Inception

Inception (2010) Director: Christopher Nolan

A man in a suit with a gun in his right hand is flanked by five other individuals in the middle of a street which, behind them, is folded upwards. Leonardo DiCaprio's name and those of other cast members are shown above the words "Your Mind Is the Scene of the Crime". The title of the film "INCEPTION", film credits, and theatrical and IMAX release dates are shown at the bottom.

★★★★★

Inception is an unforgettable mind-bending thriller. It is an extremely disorienting film. Christopher Nolan takes a warped and challenging plot by recreating the tropes of classic action movies, and reformulating them in an obscure dreamworld. Nolan originally brought a rudimentary for a film wherein dreams can be stolen and erased to Warner Bros., but he ultimately decided to cut his bona fides on other films first, so he completed his amazing Batman trilogy before returning to the Inception project. He was influenced by many movies like The Matrix when creating this extraordinary, fantastical world.

The film has an all-star cast, including Leonardo DiCaprio, who plays Mr. Cobb, an illegal corporate raider, a dream builder and stealer. He steals other people’s dreams and locates their secrets for a profit using secret military technology. He is hired by a Japanese billionaire to dig deep into another man’s subconscious not to steal, but rather to introduce a new idea so well that he believes it is his own. The man is the son of a corporate rival. The offer is appealing to Cobb as he is in a forced exile from his wife and children. He assembles an all-star team to dig into the rival’s subconscious. One is Arthur (Joseph Gordon-Levitt) another is a young architectural genius, Ariadne (played by Ellen Page, so named for the legendary Greek woman who helped Theseus escape from the Minotaur). Cobb teaches Ariadne (and also the audience) about the dreamworld. One scene of particular note is when Paris is bent upwards, and folds in on itself. They capture the Japanese businessman target and enter several layers of depth into his subconscious, rather dangerously as one can easily become lost in the dream-world of limbo, never returning to reality. Indeed, this is what happened to Cobb’s wife (a fact we learn that is buried in his subconscious). She never wanted to return to reality, but Cobb forced her to, and she then killed herself for which Cobb feels great guilt. His wife’s name is “Mal” -which is a word in the Édith Piaf which is featured so prominently, and as it turns out actress Marion Cotillard once played the role of Édith Piaf in another film: 2007’s La Vie en rose. As Inception crescendos in an intense and multi-layered scene, we delve deep into Cobb’s subconscious. We learn that he once implanted an idea in Mal’s head that they needed to die to escape the limbo of their dreamworld, but the idea tortured her in real life, ultimately leading to her suicide. This is the deep guilt Cobb bears. At any rate, each layer of a dream within a dream is a nod to some of Christopher Nolan’s favorite films: On Her Majesty’s Secret Service, The Shining, 2001: A Space Odyssey, and Heat. In the end, we are unsure if Cobb stays in limbo or has returned to his family. The film ends with Cobb returning home from his flight with his totem spinning top left on the table (if it stops he is in reality, if it continues spinning indefinitely he remains in a dream).

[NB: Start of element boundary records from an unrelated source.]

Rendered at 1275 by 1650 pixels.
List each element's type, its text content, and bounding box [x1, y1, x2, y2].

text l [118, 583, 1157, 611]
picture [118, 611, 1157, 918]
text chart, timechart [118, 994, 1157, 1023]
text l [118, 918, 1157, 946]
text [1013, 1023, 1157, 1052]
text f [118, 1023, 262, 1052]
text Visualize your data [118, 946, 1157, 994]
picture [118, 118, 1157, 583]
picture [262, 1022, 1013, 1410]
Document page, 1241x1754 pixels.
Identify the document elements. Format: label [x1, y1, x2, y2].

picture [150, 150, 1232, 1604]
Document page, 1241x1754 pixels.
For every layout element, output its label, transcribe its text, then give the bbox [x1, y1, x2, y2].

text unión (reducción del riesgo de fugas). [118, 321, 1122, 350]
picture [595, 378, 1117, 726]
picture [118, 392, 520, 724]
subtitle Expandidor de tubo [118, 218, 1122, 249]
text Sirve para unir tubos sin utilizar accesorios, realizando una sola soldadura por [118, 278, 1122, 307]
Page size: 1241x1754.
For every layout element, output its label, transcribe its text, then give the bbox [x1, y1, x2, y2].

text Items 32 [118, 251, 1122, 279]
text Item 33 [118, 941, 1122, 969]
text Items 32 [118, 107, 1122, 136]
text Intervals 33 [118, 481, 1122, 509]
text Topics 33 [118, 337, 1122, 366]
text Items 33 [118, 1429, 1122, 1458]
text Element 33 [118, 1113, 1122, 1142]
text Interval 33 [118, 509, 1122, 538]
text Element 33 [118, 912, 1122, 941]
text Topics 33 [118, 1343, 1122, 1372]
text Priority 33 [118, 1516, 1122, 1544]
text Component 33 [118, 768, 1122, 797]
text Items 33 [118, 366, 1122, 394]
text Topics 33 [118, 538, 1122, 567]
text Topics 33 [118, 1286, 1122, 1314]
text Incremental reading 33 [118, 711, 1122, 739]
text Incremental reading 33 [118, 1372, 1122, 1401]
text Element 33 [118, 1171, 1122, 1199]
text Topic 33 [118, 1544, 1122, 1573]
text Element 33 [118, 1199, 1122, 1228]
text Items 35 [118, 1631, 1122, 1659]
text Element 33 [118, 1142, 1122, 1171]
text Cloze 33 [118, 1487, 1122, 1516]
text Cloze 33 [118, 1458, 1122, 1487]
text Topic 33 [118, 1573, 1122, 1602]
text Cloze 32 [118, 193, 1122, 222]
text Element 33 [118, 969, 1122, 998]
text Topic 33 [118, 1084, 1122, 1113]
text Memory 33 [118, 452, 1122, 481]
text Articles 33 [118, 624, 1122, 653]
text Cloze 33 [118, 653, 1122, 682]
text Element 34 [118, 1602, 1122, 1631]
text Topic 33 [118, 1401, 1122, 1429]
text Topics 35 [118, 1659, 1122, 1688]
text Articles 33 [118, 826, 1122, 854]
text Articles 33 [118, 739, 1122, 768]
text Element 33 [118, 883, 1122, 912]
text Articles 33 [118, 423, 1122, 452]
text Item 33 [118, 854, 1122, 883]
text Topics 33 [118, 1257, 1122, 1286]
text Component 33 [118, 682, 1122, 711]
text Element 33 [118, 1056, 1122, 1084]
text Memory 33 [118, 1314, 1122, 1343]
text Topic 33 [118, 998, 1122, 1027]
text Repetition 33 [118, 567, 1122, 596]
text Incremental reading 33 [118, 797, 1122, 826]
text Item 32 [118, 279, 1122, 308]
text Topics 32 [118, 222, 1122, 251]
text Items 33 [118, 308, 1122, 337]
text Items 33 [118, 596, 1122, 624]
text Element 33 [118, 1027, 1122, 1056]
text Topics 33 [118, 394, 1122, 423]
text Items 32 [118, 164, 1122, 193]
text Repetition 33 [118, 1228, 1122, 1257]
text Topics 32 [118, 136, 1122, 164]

The score was written by Hans Zimmer, with echoes of Ennio Morricone as Johnny Mar (guitarist for The Smiths) plays the lead tune. Zimmer’s score actually reflects a slowed-down orchestration of Édith Piaf’s “Non, je ne regrette rien” (“No, I Regret Nothing”), which is the song that plays just before a “kick,” or moments before waking someone up. The song is about regret, an appropriate theme because characters in Inception grapple with their own guilt and regrets which are buried deep in their subconscious. Interestingly enough Nolan timed the whole movie to this song at 2 hours and 28 minutes, while the song plays at 2 minutes and 28 seconds. The film plays on modern views of the conscious and subconscious, or even the unconscious (a la Freud and Jung and others). Reality is never certain. The cinematography of the film is utterly astounding, borrowing techniques from Kubrick’s 2001: A Space Odyssey. The film explores the depths of the human mind -how might implanting ideas in people’s minds be used or abused? Dreams and dream-making are used as metaphors for the experience of the work of art, the medium of film. You never remember how a dream started, and hours can pass in the space of minutes. Inception was certainly a challenge as well as a risk for Nolan and he proved himself victorious.